The recreation of the Globe Theater in London is large and holds 1400. The original Glob Theater held 3,000. (Radio City Music Hall holds 6,000.) So you see, the original Globe was enormous. So Shakespeare’s words were written for a certain vocal production audible in a vast theater, open air, out of doors, in full daylight, in a busy noisy city.

None of the actors here have the training in this particular voice production.

It is not simply a matter of speaking loud. It is a way of speaking, of surrounding words chosen for that way of speaking, surrendering to them, getting not just behind but way behind them. None of the actors, save one, has the inner placement from which to deliver the language.

Actors required for Shakespeare also, have to have enormous stage personality. And as good as Ed Harris’s Meisner training might be as the basis for the main body of his fine work as an actor, Meisner despised and denounced Shakespeare, and so Harris does not fare any better than the others do in opting to make the lines colloquial, gutsy, and intuitive. The voice is placed just at the back of his throat, so everything comes out without weight, without emphasis. He can act the part, but he cannot speak the part. The investment is missing. The investment is not Method investment, but an investment in a place in the human body from which these truths must be uttered.

This is true of all the actors, and because they have wonderful parts one watches them through. John Leguizamo, as the obedient/disobedient retainer, gathers himself into and out of the situations convincingly. His physical weight has carrying power and as a middle-aged actor we care for his destiny. Leguizamo knows something that enables him to play this part.

Anton Yelchin plays the brat/villain with every convention sticking out of his performance like a porcupine. We need to identify with this character’s compromised position in the drama, not dismiss him out of hand as a stereotype.

Dakota Johnson as Imogen gives us this great role with vapid tone, her voice wrinkling like a Valley chick. But Imogen is not a Valley chick. She, like Desdemona, is a young woman of parts, a role for a young Katharine Hepburn, a woman who dares defy her father to marry the man of her choice, and who will not back down. You need a big personality to play this young woman. It was a role for which Ellen Terry was renowned. But Johnson’s Imogen does not know what she is saying nor how to say it.

Ethan Hawke takes the choice role of Iachamo. Certain things he does well: the closet scene with the chest, for one. I believed it. But it is a pantomime scene. When he opens his mouth, the words that come out do not belong to Iachamo, nor to Hawke either. Nor does he seem to understand the character.

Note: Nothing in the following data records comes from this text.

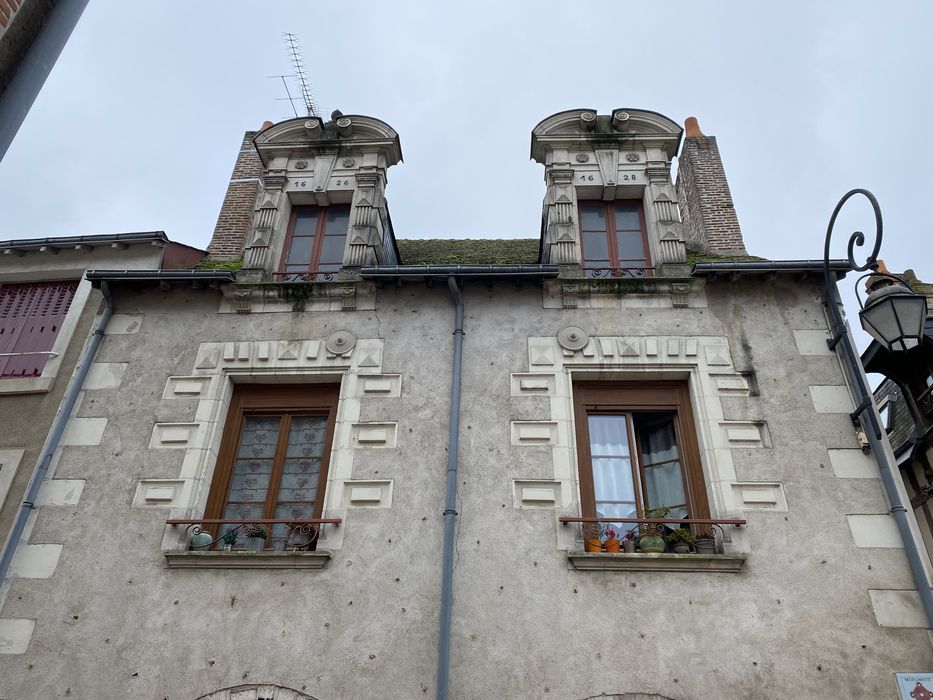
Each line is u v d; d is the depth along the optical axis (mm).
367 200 9758
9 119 3488
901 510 7000
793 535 7020
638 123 10078
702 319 8523
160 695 6402
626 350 8266
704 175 11422
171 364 8508
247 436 8297
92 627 6766
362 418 7922
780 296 8672
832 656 6387
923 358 9695
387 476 7527
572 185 9727
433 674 6398
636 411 8203
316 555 6980
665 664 6398
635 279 8719
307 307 8906
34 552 7211
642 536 7195
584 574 6906
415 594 6820
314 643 6605
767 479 7359
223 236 10898
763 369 8094
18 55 3648
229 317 8891
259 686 6418
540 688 6324
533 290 8867
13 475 7906
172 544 7211
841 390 7898
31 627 6785
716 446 7598
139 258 9836
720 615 6629
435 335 8555
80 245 9828
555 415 7883
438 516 7254
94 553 7191
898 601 6621
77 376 8383
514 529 7164
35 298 9750
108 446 7895
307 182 10102
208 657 6574
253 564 7027
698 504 7512
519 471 7516
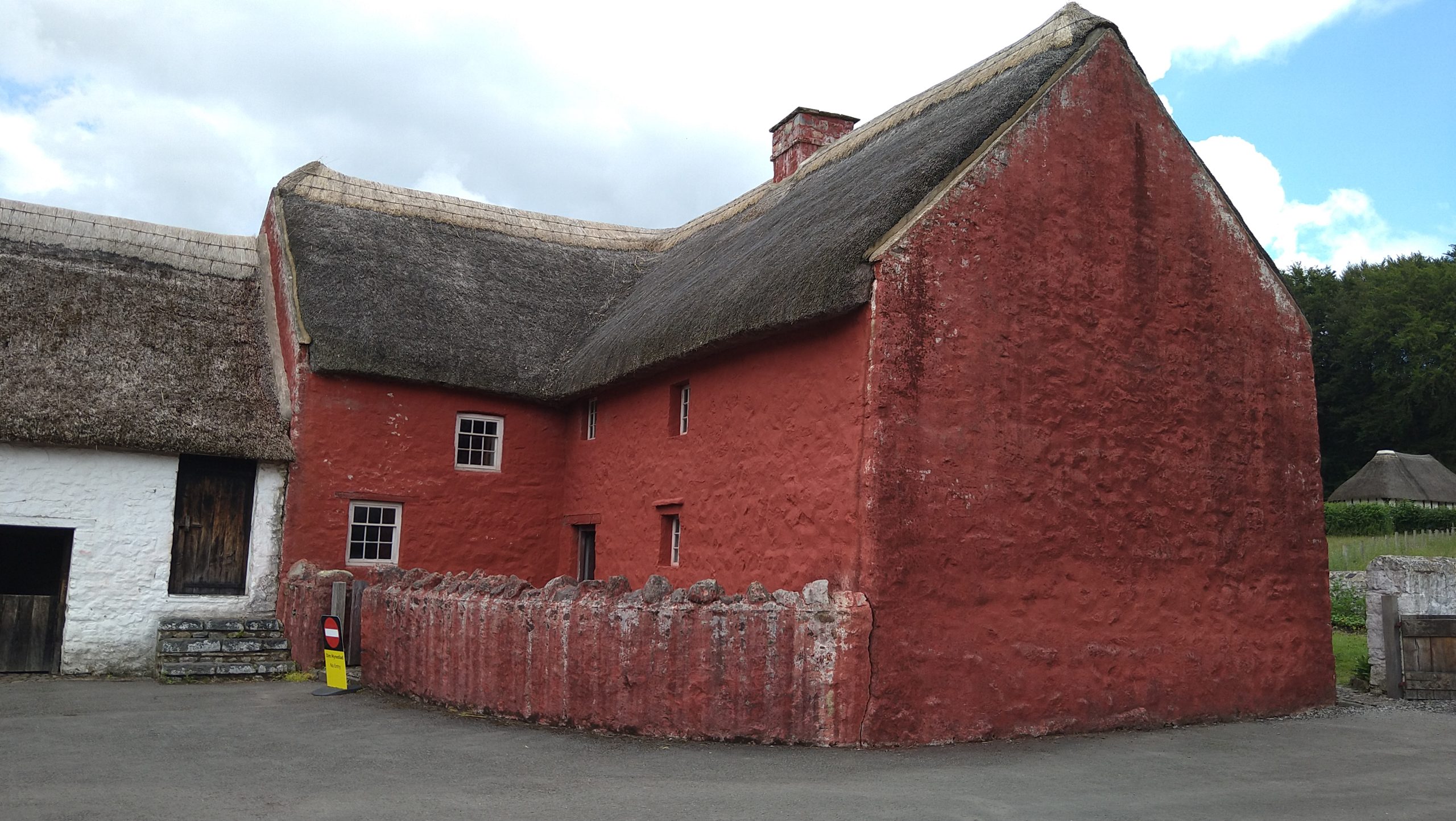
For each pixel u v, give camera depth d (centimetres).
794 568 1052
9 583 1566
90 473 1311
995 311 1034
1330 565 2394
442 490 1550
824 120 1842
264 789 709
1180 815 680
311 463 1450
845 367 1005
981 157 1047
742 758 830
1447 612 1255
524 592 1021
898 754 878
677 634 909
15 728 926
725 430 1214
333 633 1177
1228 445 1168
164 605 1339
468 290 1692
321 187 1772
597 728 927
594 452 1554
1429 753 920
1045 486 1038
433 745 869
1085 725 1023
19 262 1480
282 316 1568
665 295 1502
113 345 1415
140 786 709
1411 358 4838
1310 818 677
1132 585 1077
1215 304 1187
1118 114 1152
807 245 1121
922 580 957
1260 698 1138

Iachamo is a Texas A & M fraternity boy of devastating looks and charm – and a nasty streak a mile wide. His ego sets the play in motion, but Hawke plays him mildly, as an After Sunset chap with a sly eye. No. Iachamo is the brat of brats. He’s a horror, but you’ve got to hand it to him. Finally, Hawke is simply too old for the part.

The one actor who does not suffer from inadequacy here is the great Delroy Lindo as Belarius, the stepfather of the princes. He simply has by nature the voice the role requires. When will someone give Delroy Lindo Lear?

I loved watching the movie; I liked the cuts; one gets to see Cymbeline too seldom. I was grateful for a lot of it. And – oh, that late Shakespeare – best in my appreciation books.